## WORK REQUEST
Rewrite the section of the passage about the family sofa starting at "Our Lady of" and ending at "O Live Her!", changing "pew" to "bench".

## SUPPLIED PASSAGE
There were several times I slept on it when there weren't enough mattresses for bodies when my family visited. My mom napped on it and was adamant about sitting on it as often as she could, even when she needed help to stand from it. It was the first sofa she and my dad purchased for their home and the setting for a few family pictures when I was growing up. We opened family Christmas presents around this sofa. She entertained conversations from this sofa during many afternoon teas she hosted. I can imagine the number of times it kept my mom comfortable through her sadness after my dad died. With the hope her family would visit, this couch kept her company until we did. Then the loneliness I know my mom felt after we left. It sank right into this sofa's cushion.
I began to notice something as my mom's mobility declined, and she sat in it less and less. The couch bothered others more than my mom, and people would offer their free opinions when their opinions weren't summoned. I would watch and listen. It became comical to me when I would see one of my family members or a friend or neighbor of hers speaking of this infamous sofa. They would try to talk her into getting rid of it and donating it to a charity center. Each time there was a conversation about it, my mom wouldn't bend. The sofa wasn't going anywhere but where it was. Even when she couldn't sit in it anymore, it stayed at her side. I supported my mom because I knew she was attached to it for reasons no one could understand but her. I would think about all the reasons this piece of furniture was essential to her, see its sturdy bones and potential stories, and wonder why the fuss. It became a conversation piece, and I saw the opportunity for it to be peace for conversation.
Eyeing the beauty in this velveteen sofa, I decided to save it even if it found a home in my backyard since no one wanted it. An overpriced replica of it can be found in many of today's furniture retailers. When I brought it home, I showed a picture of it to my co-workers at the time, and many loved it and confirmed I made the right decision to save it. But I did restore it to give it new life and energy. I decided olive green looks best on edible olives. So I picked out a brighter fabric not related to food and purchased longer sofa legs to give it a new height. I placed it in a room that has transformed into a peaceful space for my family, especially during the pandemic. It is a soothing seat in what has become a home sanctuary. It is a go-to place for reading, writing, naps, and relaxation. It rests next to my Dia de los Muertos ofrenda, which changes into a meditative altar through the rest of the year. This sofa invites quiet contemplation with a higher power than any loud voice here on earth. The fabric welcomes me with a soft embrace every time I sit on it, just like it did my mother. The stories lived and shared upon its cushion are remembered and continue.
Our Lady of the Sofa offers me a peaceful pew and a home. Having been in a church building only three short times this past year, I virtually partake in mass and search for the communion of community in a new way from this seat. I am so glad to have her and share her with you. My mom would be delighted too. In fact, she is probably saying, there's my favorite olive. O Live Her!

## EXTRACTED MATERIAL

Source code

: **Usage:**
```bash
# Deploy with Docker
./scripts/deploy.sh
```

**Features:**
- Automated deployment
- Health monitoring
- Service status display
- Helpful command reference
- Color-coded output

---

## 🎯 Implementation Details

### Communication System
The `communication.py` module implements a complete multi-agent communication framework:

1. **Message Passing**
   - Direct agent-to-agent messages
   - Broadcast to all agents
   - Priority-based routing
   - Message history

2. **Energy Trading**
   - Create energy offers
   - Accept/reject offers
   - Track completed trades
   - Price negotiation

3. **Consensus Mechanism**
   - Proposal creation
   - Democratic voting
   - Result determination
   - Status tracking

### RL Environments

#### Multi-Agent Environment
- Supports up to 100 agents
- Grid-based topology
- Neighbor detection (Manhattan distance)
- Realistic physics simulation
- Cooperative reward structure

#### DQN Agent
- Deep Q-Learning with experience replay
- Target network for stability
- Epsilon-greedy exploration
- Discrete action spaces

## ANSWER SPACE
Our Lady of the Sofa offers me a peaceful bench and a home. Having been in a church building only three short times this past year, I virtually partake in mass and search for the communion of community in a new way from this seat. I am so glad to have her and share her with you. My mom would be delighted too. In fact, she is probably saying, there's my favorite olive. O Live Her!